Kwame Brown is not, in fact, a stud.
He is the antithesis of a stud: a stiff. Well, not really. He does display studliness from time to time. He also displays the fact that he is probably mentally lacking.
Even though he was the subject of a "We Got Kwame!" email from me to my dad, Kwame has been nothing but a confused morass of wasted and realized potential since day 1. This may sound like the Odom post, but unlike Odom, Kwame's skillset doesn't pull him in all different directions; instead they make him an occasionally gifted low-post scorer who more often than not has no idea what he's doing on either end of the floor.
He is governed not by his own potential, but rather by a character flaw that will be his undoing. Namely, he is an idiot.
In case you didn't notice, that makes Kwame the perfect subject of a Shakespearean tragedy. Whether or not he bites Macbeth's steez and kills all the folks ahead of him to advance is irrelevant. Ultimately, his stupidity will be his undoing.
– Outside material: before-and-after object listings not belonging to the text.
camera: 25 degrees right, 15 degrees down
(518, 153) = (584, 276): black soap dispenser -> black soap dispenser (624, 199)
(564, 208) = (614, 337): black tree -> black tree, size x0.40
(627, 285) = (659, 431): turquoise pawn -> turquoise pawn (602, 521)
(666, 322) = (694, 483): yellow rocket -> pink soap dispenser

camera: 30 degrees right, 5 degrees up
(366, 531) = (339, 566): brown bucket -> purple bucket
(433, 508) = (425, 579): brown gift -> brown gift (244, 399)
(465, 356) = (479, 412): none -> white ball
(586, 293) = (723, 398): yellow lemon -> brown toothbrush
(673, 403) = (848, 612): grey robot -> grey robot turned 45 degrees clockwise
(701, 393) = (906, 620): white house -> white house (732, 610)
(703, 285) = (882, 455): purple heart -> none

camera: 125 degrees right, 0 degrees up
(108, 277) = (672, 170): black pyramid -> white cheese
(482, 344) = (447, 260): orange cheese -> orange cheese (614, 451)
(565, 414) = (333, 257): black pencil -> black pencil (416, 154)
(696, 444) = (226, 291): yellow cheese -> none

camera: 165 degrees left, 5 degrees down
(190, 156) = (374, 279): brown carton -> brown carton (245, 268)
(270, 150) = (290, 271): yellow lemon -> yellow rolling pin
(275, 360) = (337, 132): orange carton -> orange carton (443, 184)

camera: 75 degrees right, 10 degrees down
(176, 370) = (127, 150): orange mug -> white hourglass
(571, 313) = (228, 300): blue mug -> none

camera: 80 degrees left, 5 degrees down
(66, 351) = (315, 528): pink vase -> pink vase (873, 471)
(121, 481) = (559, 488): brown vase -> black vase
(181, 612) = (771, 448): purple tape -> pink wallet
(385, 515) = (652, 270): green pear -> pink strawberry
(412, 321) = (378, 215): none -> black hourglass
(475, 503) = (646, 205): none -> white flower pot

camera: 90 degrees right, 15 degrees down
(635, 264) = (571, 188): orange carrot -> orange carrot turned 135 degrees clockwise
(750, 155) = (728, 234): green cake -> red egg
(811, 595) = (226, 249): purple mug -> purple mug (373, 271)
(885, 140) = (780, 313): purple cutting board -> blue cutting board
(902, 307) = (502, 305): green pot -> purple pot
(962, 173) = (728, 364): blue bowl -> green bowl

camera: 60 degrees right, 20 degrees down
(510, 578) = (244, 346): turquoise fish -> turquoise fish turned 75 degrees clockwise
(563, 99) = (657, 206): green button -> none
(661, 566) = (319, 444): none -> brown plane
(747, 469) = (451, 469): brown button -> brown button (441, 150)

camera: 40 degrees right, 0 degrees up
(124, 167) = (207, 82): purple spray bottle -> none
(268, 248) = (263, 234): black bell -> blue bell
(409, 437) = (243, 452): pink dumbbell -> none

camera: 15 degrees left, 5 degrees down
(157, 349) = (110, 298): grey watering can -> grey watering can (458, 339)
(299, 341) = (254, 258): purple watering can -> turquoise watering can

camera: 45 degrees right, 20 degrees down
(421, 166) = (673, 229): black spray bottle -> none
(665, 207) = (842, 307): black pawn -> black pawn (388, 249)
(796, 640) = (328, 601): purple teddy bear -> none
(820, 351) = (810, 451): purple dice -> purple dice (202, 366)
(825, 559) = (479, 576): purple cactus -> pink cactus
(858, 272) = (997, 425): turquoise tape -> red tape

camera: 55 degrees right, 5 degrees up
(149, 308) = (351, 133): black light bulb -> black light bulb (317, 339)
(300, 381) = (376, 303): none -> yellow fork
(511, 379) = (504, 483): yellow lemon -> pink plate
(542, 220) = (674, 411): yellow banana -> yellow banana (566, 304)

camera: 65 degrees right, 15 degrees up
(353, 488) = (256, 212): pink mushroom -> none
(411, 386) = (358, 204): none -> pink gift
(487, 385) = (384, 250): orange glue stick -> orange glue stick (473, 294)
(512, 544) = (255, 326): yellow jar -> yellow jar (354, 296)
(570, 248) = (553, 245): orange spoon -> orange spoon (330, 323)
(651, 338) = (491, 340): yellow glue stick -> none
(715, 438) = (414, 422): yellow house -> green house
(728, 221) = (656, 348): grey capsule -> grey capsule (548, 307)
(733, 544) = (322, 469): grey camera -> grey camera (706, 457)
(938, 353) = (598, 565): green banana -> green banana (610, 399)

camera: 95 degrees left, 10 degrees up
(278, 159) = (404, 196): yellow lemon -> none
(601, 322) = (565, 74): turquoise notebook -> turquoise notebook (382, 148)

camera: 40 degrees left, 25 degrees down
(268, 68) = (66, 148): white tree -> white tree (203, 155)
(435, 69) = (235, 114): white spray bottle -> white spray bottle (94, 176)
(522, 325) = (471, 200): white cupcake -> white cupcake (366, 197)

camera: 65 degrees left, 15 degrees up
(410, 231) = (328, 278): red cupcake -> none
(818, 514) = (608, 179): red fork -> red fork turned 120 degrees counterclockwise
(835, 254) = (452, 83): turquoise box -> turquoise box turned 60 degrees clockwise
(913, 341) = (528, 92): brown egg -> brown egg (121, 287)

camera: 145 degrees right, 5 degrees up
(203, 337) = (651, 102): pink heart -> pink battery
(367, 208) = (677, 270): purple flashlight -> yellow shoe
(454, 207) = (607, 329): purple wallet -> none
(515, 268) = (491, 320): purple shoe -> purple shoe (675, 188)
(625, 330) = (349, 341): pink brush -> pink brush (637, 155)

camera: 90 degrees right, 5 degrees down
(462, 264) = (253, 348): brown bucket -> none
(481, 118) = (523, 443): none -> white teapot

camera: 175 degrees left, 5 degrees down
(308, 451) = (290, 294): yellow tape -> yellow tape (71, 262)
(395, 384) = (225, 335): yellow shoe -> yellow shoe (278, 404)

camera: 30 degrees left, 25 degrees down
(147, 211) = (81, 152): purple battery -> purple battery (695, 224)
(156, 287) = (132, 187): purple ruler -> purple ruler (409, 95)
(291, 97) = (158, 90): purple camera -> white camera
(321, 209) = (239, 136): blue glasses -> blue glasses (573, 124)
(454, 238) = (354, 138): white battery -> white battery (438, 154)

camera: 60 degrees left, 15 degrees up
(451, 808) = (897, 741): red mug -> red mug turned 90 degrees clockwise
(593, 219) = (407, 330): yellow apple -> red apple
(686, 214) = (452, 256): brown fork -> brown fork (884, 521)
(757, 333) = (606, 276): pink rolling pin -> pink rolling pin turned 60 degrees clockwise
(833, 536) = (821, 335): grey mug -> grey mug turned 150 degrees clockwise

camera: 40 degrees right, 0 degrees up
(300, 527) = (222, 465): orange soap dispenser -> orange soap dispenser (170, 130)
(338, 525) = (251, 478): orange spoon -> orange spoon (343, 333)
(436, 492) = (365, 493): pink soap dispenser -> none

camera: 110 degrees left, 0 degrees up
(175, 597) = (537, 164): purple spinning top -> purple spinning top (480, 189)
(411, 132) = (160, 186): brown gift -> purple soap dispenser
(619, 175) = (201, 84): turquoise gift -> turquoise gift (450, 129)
Kwame's tragedy is a microcosm of the Lakers' failings and success. They advanced to the playoffs and almost knocked off the Suns on the power of their star-- Kobe. And yet once on the break of catastophic victory, they slid back into the murky morass that was the regular season. The Lakers hold, and Kwame is a hero. They didn't hold.
Their failings are as much their fault as Kwame's. You can only depend on a dude whose life compares easily to a classic tragedy for low post scoring for so long. Still, a transformation from tragedy to fable would not be an unwelcome one; the prodigal son returns, only to find he never left in the first place.